| TO DO |
Rewrite the rows below with "labels" changed to "categories" and everything else left as is. Leave out the pictures.

| EXERCISE DATA |
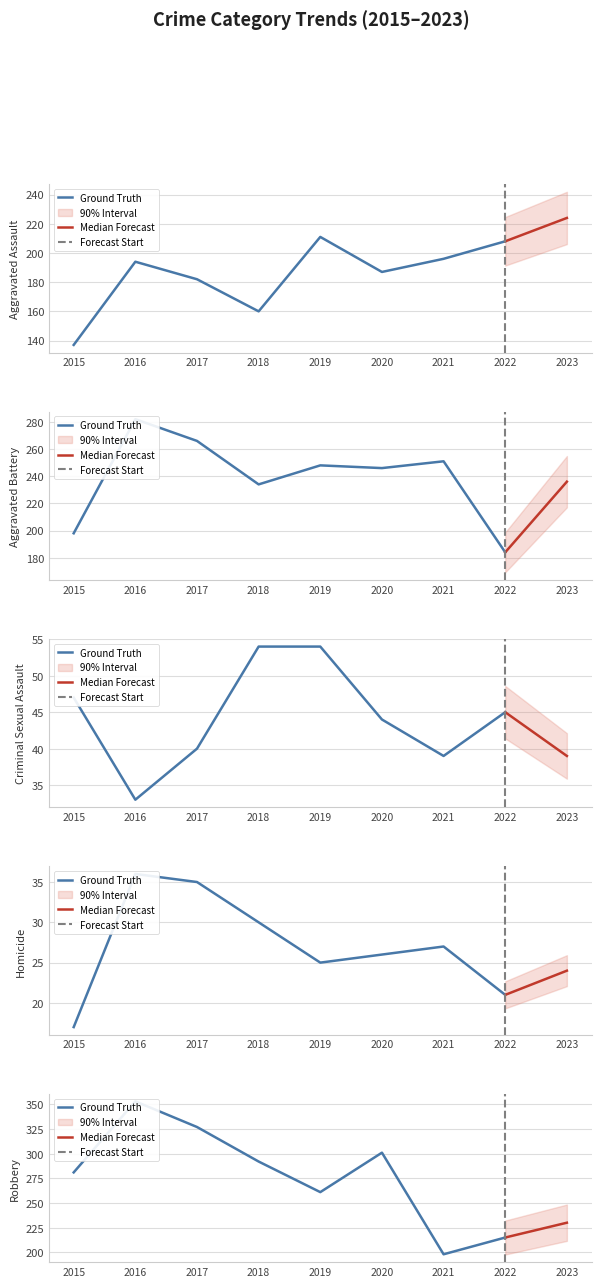

True or false: Criminal Sexual Assault has a value of 11 at 2022.

False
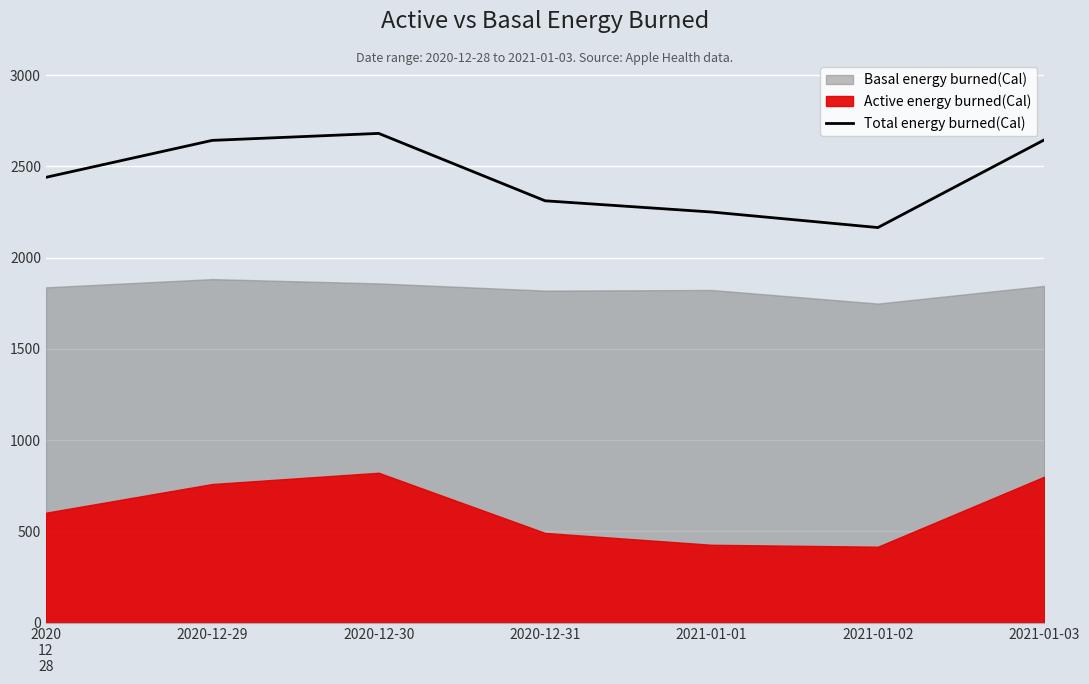

List the labels in order of value, largest first.

2020-12-30, 2021-01-03, 2020-12-29, 2020
12
28, 2020-12-31, 2021-01-01, 2021-01-02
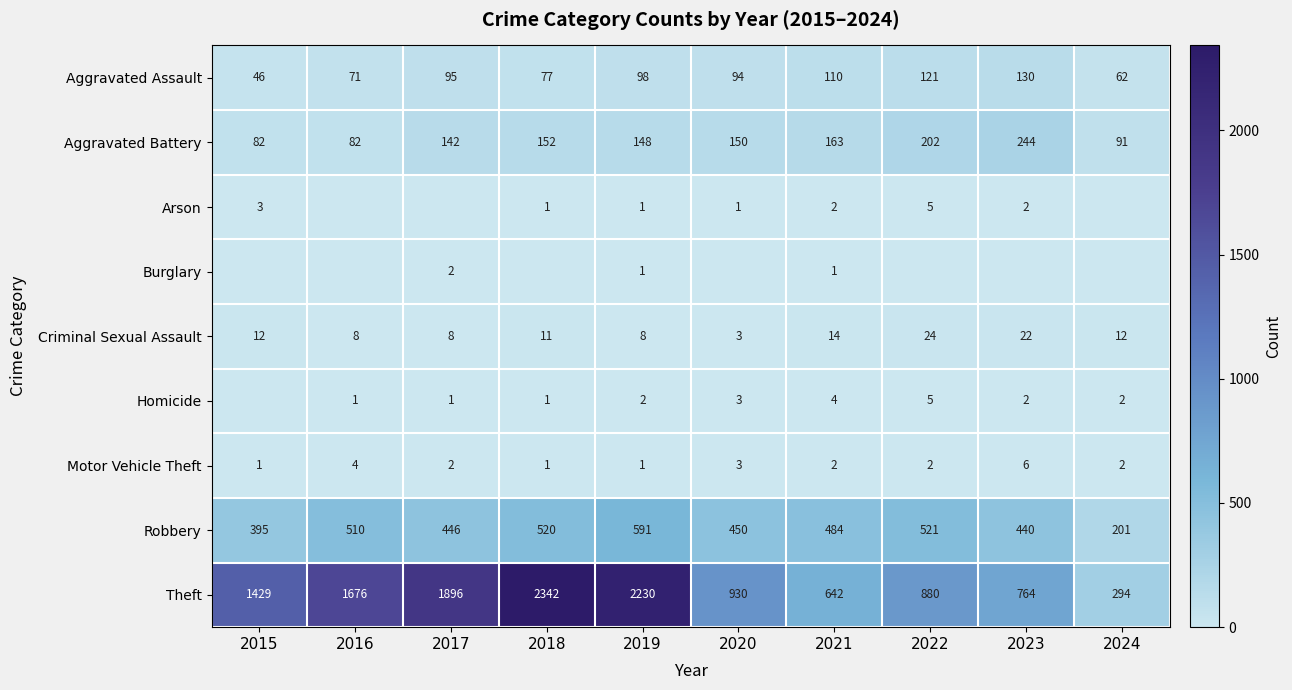

List the labels in order of Theft value, smallest first.

2024, 2021, 2023, 2022, 2020, 2015, 2016, 2017, 2019, 2018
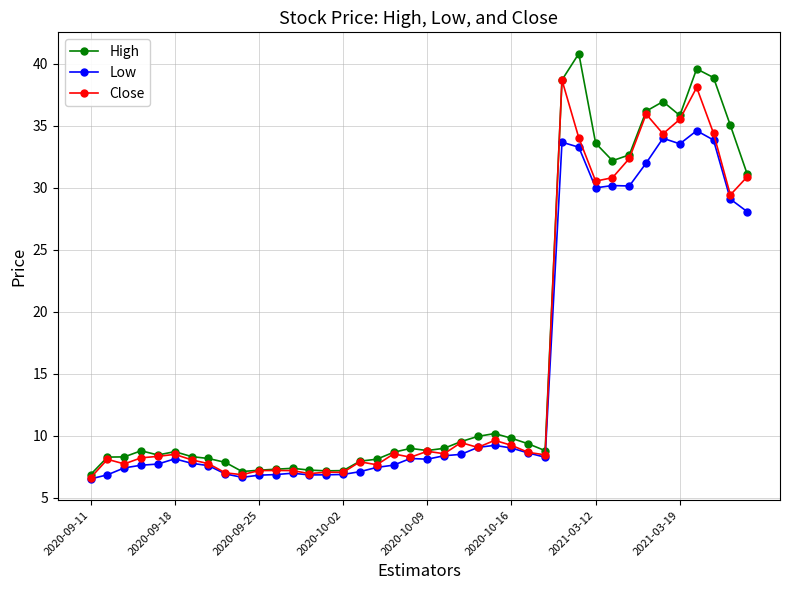

What is the minimum value for Close?

6.6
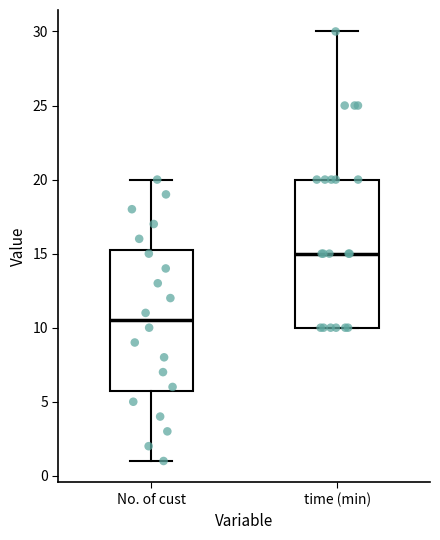

Which box has the highest median line?

time (min)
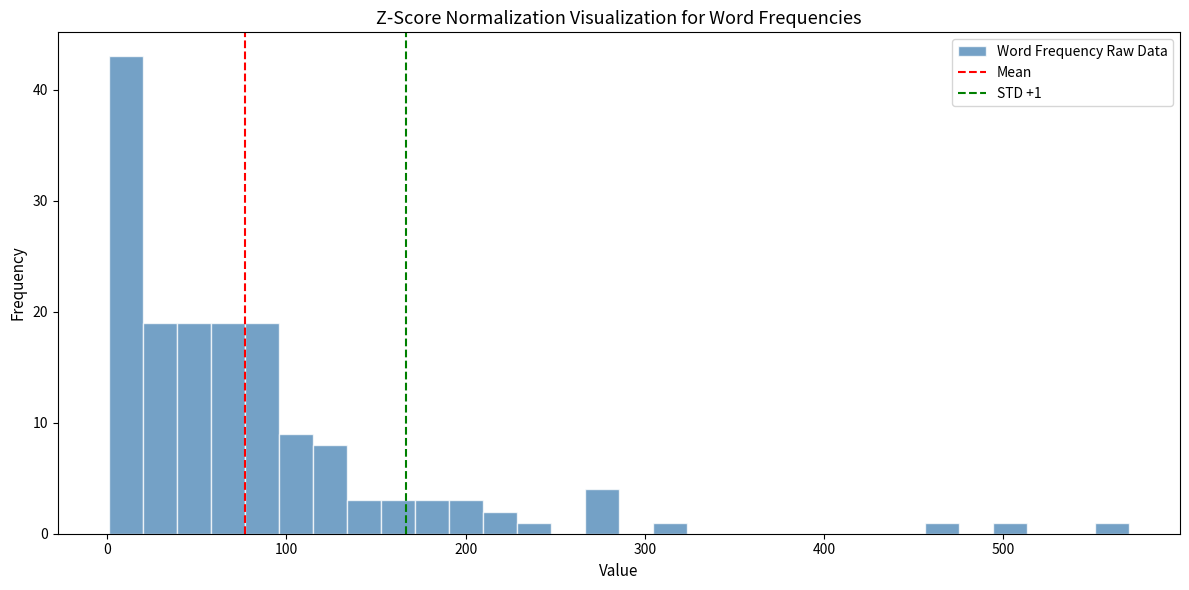

Read against the x-axis, roughly where is the centre of the tallest bar?

10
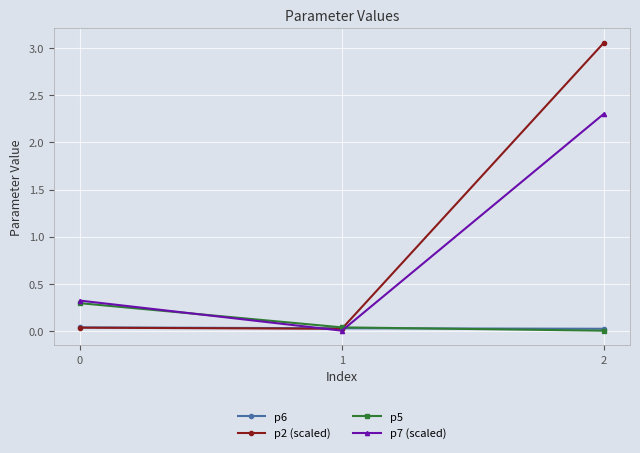

List the series in order of their peak value, lowest first.

p6, p5, p7 (scaled), p2 (scaled)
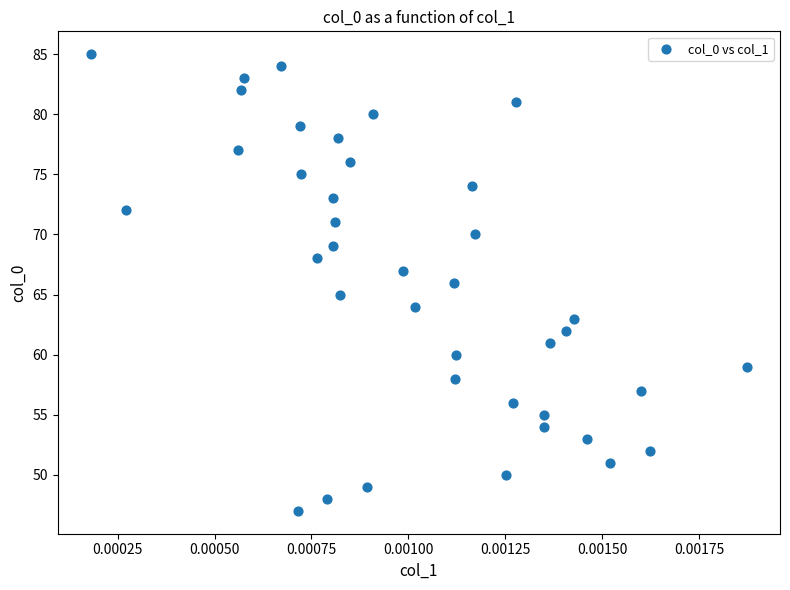

What is the range of Y values (max minus min)?

38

| OUTPUT OF THE EXERCISE |
True or false: Criminal Sexual Assault has a value of 11 at 2022.

False

List the categories in order of value, largest first.

2020-12-30, 2021-01-03, 2020-12-29, 2020
12
28, 2020-12-31, 2021-01-01, 2021-01-02

List the categories in order of Theft value, smallest first.

2024, 2021, 2023, 2022, 2020, 2015, 2016, 2017, 2019, 2018

What is the minimum value for Close?

6.6

Which box has the highest median line?

time (min)

Read against the x-axis, roughly where is the centre of the tallest bar?

10

List the series in order of their peak value, lowest first.

p6, p5, p7 (scaled), p2 (scaled)

What is the range of Y values (max minus min)?

38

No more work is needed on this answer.